O Ministério da Fazenda vai tentar reverter no Senado a decisão da Câmara dos Deputados de substituir a Selic, taxa básica de juros, pela Taxa de Juros de Longo Prazo (TJLP) na correção dos débitos rurais inscritos na dívida ativa da União. A decisão da Câmara foi tomada hoje em votação a destaque à Medida Provisória 432.

Agência Estado |

O secretário-adjunto de Política Agrícola do Ministério da Fazenda, Gilson Bittencourt, disse que a estratégia será mostrar aos senadores que a mudança é desestímulo ao pagamento em dia pelos devedores e um incentivo ao produtor inadimplente.

Segundo ele, a decisão da Câmara é grave porque rompeu com um princípio básico seguido pelo governo nos processos de renegociação de dívidas: de que o produtor inadimplente deve ter um tratamento pior do que aqueles que pagam em dia. Ele alertou que a medida vai estimular os devedores a correrem para que os seus débitos sejam inscritos em dívida ativa da União para obterem a renegociação mais vantajosa. Isso porque, com a decisão da Câmara, o produtor inscrito em dívida ativa acabará pagando menos do quem pagou a dívida em dia ou parcelou o débito. "A taxa será menor que a taxa colocada na dívida rural, que é de 6,75%", destacou.
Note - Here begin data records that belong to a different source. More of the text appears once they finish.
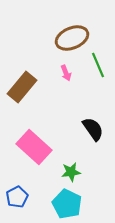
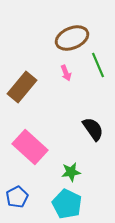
pink rectangle: moved 4 px left
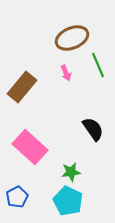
cyan pentagon: moved 1 px right, 3 px up
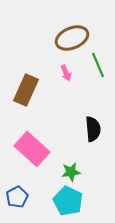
brown rectangle: moved 4 px right, 3 px down; rotated 16 degrees counterclockwise
black semicircle: rotated 30 degrees clockwise
pink rectangle: moved 2 px right, 2 px down
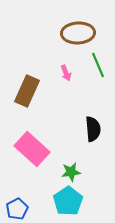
brown ellipse: moved 6 px right, 5 px up; rotated 20 degrees clockwise
brown rectangle: moved 1 px right, 1 px down
blue pentagon: moved 12 px down
cyan pentagon: rotated 12 degrees clockwise
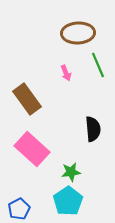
brown rectangle: moved 8 px down; rotated 60 degrees counterclockwise
blue pentagon: moved 2 px right
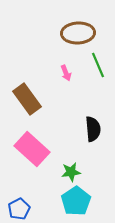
cyan pentagon: moved 8 px right
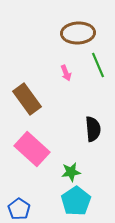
blue pentagon: rotated 10 degrees counterclockwise
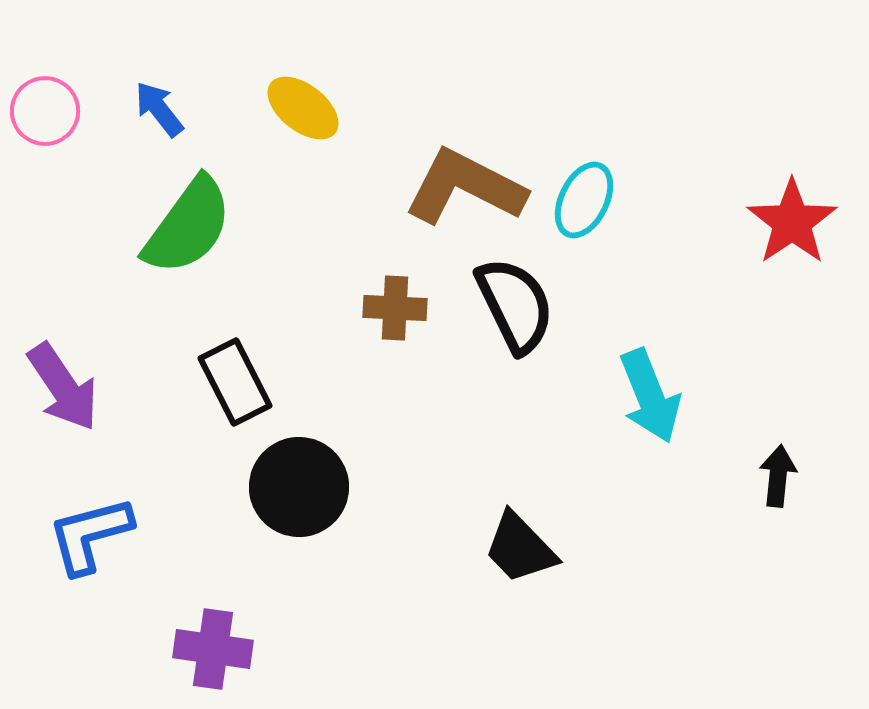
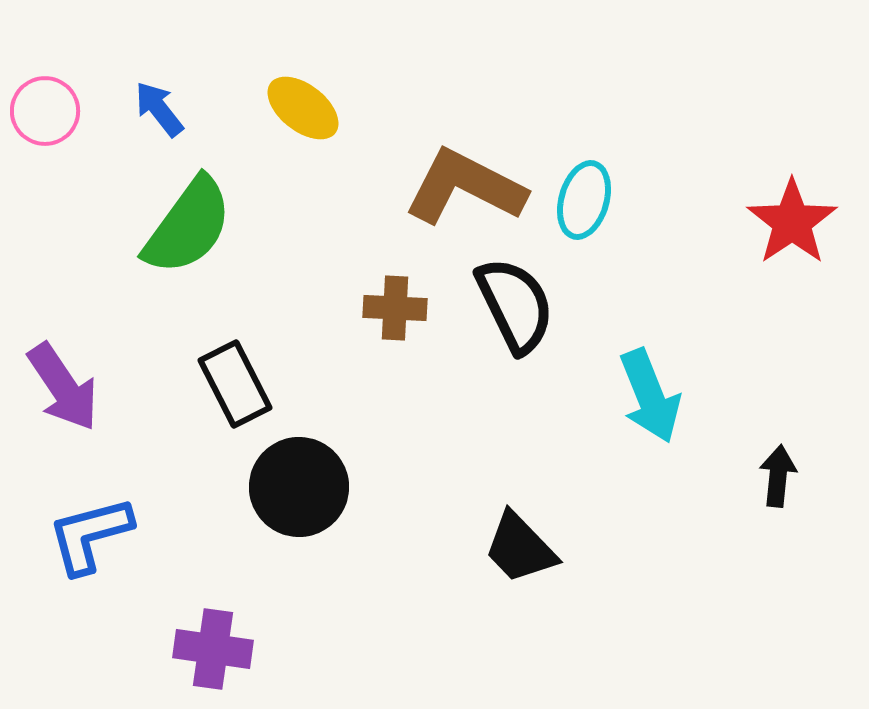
cyan ellipse: rotated 10 degrees counterclockwise
black rectangle: moved 2 px down
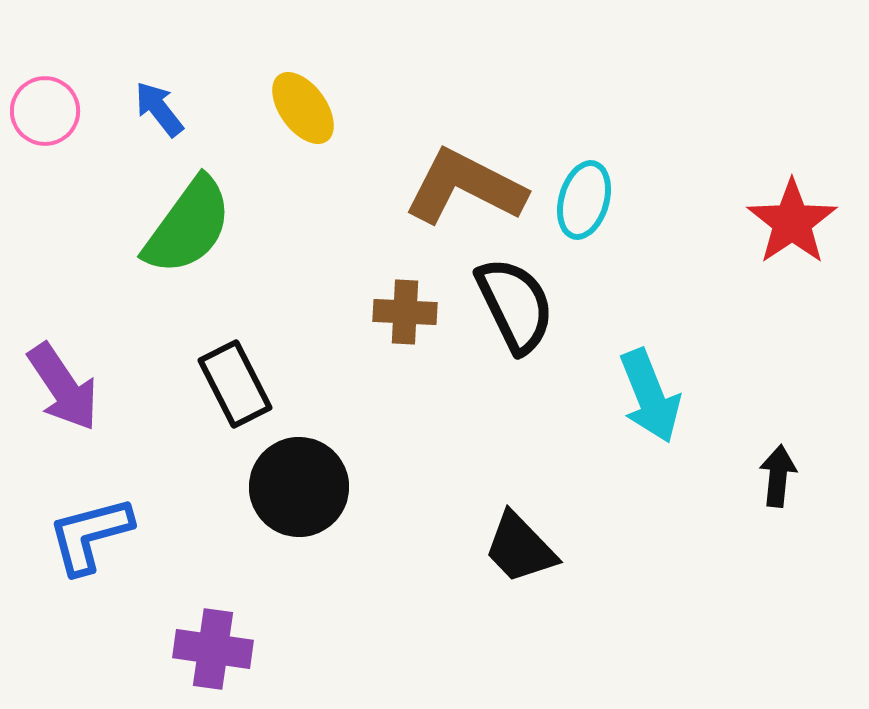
yellow ellipse: rotated 16 degrees clockwise
brown cross: moved 10 px right, 4 px down
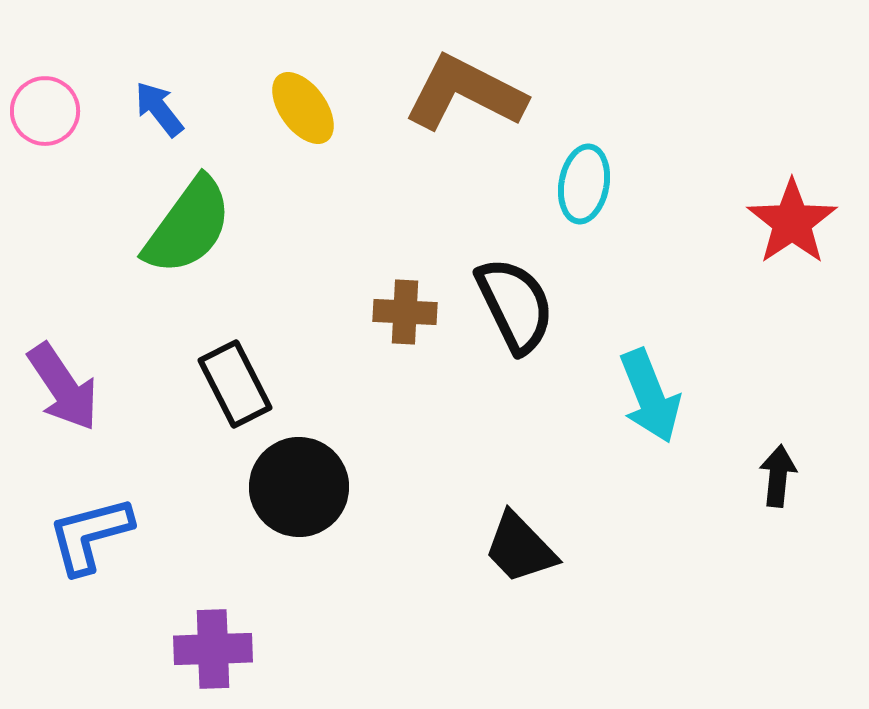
brown L-shape: moved 94 px up
cyan ellipse: moved 16 px up; rotated 6 degrees counterclockwise
purple cross: rotated 10 degrees counterclockwise
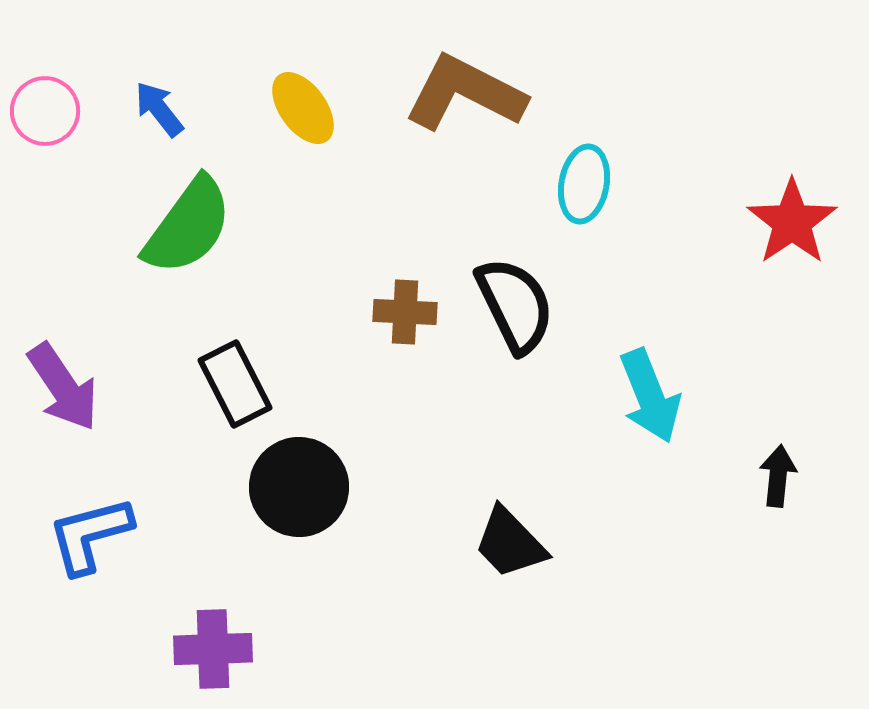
black trapezoid: moved 10 px left, 5 px up
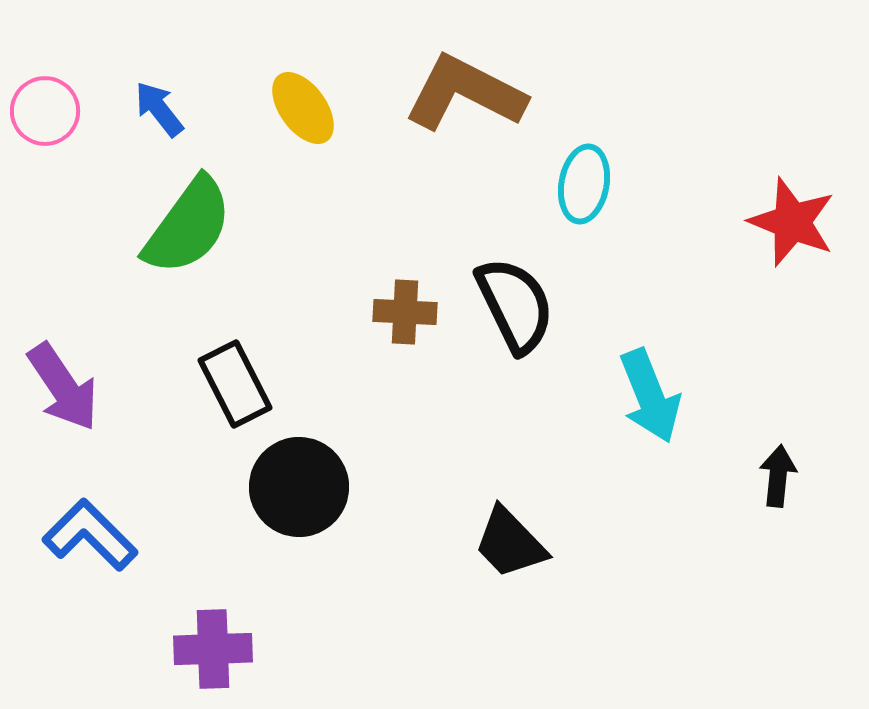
red star: rotated 16 degrees counterclockwise
blue L-shape: rotated 60 degrees clockwise
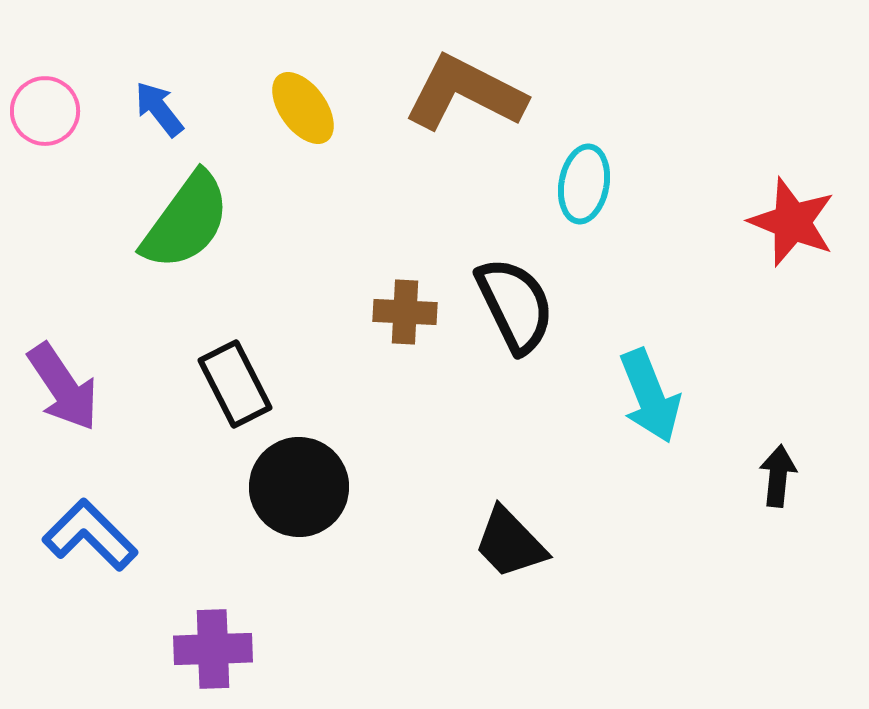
green semicircle: moved 2 px left, 5 px up
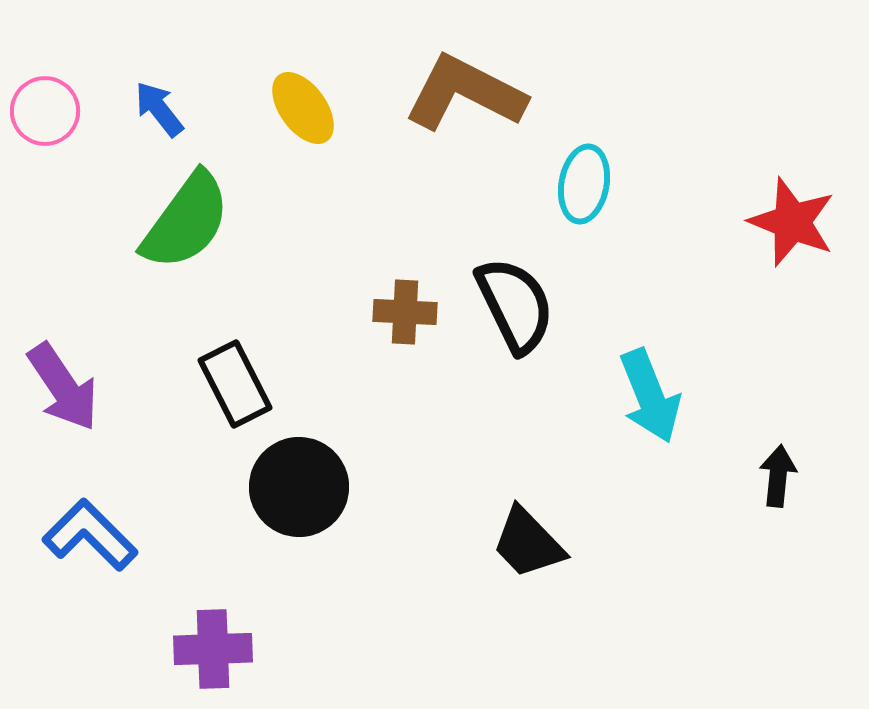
black trapezoid: moved 18 px right
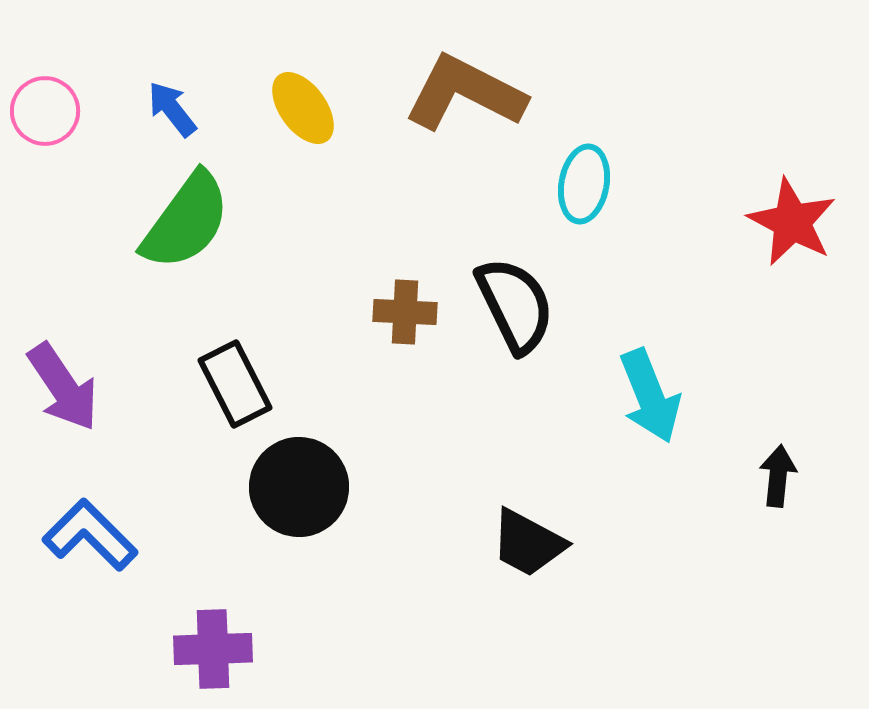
blue arrow: moved 13 px right
red star: rotated 6 degrees clockwise
black trapezoid: rotated 18 degrees counterclockwise
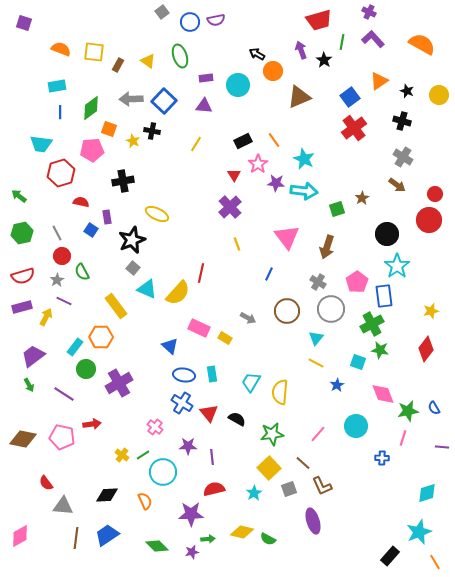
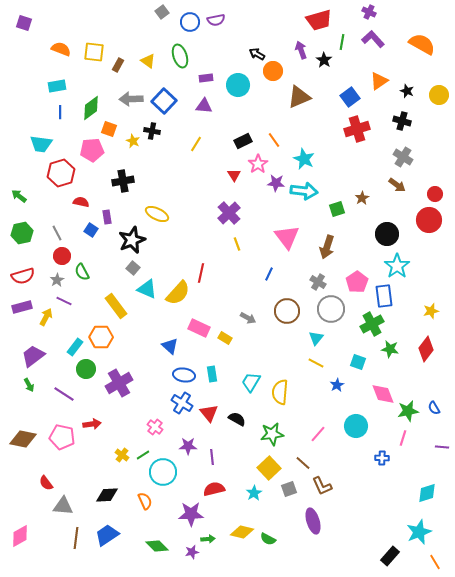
red cross at (354, 128): moved 3 px right, 1 px down; rotated 20 degrees clockwise
purple cross at (230, 207): moved 1 px left, 6 px down
green star at (380, 350): moved 10 px right, 1 px up
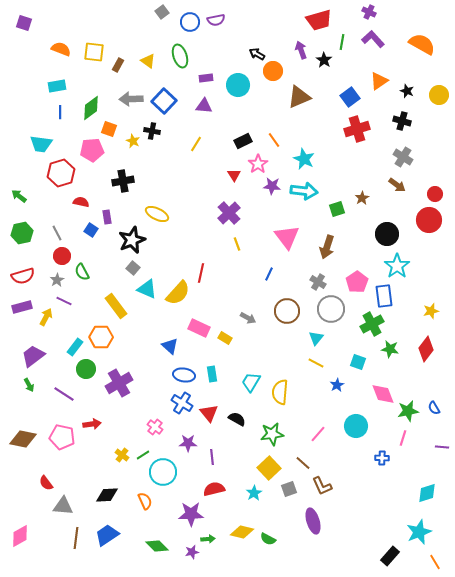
purple star at (276, 183): moved 4 px left, 3 px down
purple star at (188, 446): moved 3 px up
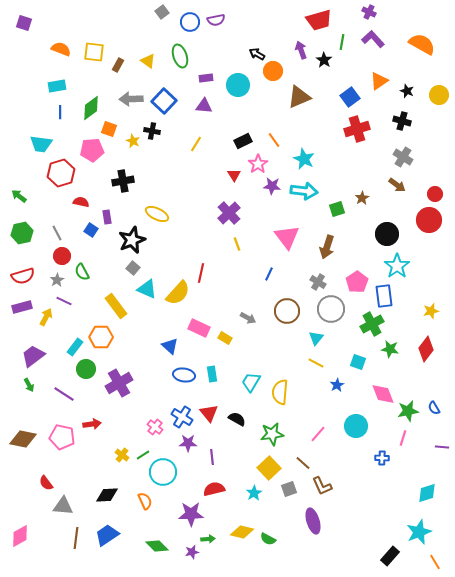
blue cross at (182, 403): moved 14 px down
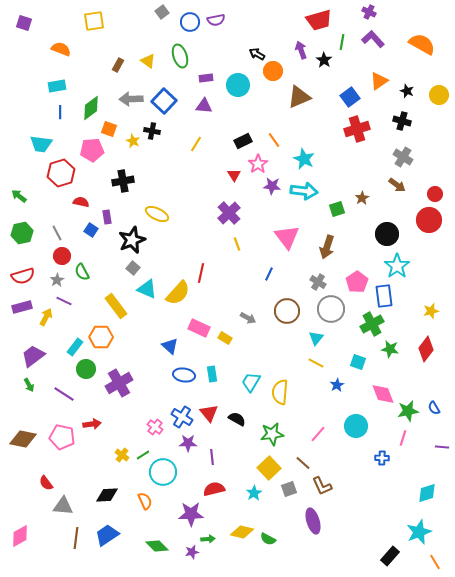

A TJLP está em 6,25% ao ano desde julho de 2007. A Selic, por sua vez, está em 13% ao ano.

"No Senado teremos um espaço importantíssimo no qual vamos tentar colocar a nossa lógica que é um incentivo para o inadimplência", afirmou o secretário após acompanhar a votação da Medida Provisória 342 na Câmara. Ele evitou antecipar se o Ministério da Fazenda poderá propor o veto a este artigo porque ainda tem a face do Senado Federal. Ele ressaltou que a mudança aprovada pela Câmara é apenas um item de quase 60 artigos da MP. "Os outros artigos ficaram de acordo com o que foi negociado". Bittencourt se reuniu após a votação com o secretário extraordinário de Reformas Econômico-Fiscais, Bernard Appy.

O secretário não soube informar quanto o governo deixará de arrecadar com a mudança. "Na prática, o que está na dívida ativa já teve o impacto primário quando entrou lá. Para as pessoas que liquidarem continua a mesma coisa. Quem for renegociar em 10 anos em vez da atualização ser dada pela Selic vai ser pela TJLP", disse. O secretário ressaltou que a mudança não afetará os débitos rurais futuros, inscritos em dívida ativa da União a partir de maio do ano que vem. Ele também evitou fazer comentários sobre o precedente jurídico da medida.